NASA’s Daily Moon Guide puts us squarely in the Waning Gibbous phase. Roughly 75% of the surface is lit. It’s shrinking. Slowly. But it’s still plenty visible.
Want to know what’s actually down there? You don’t need a spaceship. Just look up. With naked eyes you can spot Mare Vaporum. The Aristarchus Plateau. Maybe even Tycho Crater if the sky is clear enough. Grab some binoculars and things get clearer. You’ll catch the dark patch of Mare Humorum. There’s the Alphonsus Crater and the Grimaldi Basin. They stand out because they’re old.

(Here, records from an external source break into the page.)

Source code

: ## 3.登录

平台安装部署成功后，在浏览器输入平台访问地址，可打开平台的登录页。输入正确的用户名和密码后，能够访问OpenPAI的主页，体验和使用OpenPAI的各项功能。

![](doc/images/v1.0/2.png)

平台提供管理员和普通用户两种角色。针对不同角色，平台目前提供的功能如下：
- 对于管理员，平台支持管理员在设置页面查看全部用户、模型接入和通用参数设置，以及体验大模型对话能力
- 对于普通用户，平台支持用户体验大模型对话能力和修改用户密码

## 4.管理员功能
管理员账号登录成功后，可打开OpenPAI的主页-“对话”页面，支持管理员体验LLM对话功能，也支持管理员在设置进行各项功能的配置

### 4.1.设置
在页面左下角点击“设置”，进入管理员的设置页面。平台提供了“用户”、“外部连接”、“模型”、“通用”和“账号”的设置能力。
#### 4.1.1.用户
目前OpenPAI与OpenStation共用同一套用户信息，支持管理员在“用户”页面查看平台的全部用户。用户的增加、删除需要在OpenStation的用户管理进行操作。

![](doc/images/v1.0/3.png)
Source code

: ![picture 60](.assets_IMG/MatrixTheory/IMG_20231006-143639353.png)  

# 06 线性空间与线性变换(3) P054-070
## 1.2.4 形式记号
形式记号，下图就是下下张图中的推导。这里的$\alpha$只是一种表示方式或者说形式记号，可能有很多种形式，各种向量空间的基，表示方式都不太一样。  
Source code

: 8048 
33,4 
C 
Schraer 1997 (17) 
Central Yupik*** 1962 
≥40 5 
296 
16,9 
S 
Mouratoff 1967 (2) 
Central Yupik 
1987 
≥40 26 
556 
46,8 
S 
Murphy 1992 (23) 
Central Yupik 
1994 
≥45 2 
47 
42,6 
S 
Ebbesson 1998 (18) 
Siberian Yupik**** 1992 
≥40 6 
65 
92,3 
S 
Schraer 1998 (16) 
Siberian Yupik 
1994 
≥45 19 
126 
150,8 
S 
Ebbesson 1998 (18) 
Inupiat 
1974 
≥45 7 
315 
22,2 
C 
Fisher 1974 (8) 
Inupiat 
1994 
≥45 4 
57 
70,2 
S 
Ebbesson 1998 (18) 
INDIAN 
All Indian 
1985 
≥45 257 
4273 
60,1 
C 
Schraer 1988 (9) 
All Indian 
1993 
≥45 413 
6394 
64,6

Get out a telescope? Now we’re talking. You see the Apollo 16 landing site. A reminder of where humans have stood. Plus the Schiller Crater and the Fra Mauro Highlands. It’s a crowded sky out there.
The Full Moon waits
You might be waiting for that big round one. Don’t hold your breath yet. The next Full Moon isn’t until July 29. Three more weeks. Give or take a night depending on when the sun sets in your corner of the world.
How this nonsense works
Why does it look different each day? It’s simple really. The Moon orbits Earth once every 29.5 or so days. The same side always faces us. Tidal locking. But the sun? The sun is busy lighting up different parts as the Moon travels around the planet. So the shape shifts. From a sliver. To a quarter. To full. Back to nothing.
That whole loop? The lunar cycle.
Here’s how the pieces break down if you care:
- New Moon — Earth and sun sandwich the Moon. The side we see is dark. Invisible basically.
- Waxing Crescent — A thin slice of light appears. On the right, if you’re in the Northern Hemisphere.
- First Quarter — Half the disk is lit. Looks like a Pac-Man without the eyes.
- Waxing Gibbous — More than half. Growing fat but not quite ready for prime time.
- Full Moon — The whole face lights up. The showstopper.
- Waning Gibbous — Where we are now. The right side starts to go dark. (Northern Hemisphere view again).
- Third Quarter — Also called Last Quarter. Another half-moon. But this time the left side shines.
- Waning Crescent — Just a sliver left. Left side only. Before it all goes black again.
Is there magic in the phases? Probably not. But there’s definitely light. And if you don’t look up, you’ll miss the crater.
The sky isn’t going anywhere. But it keeps changing anyway.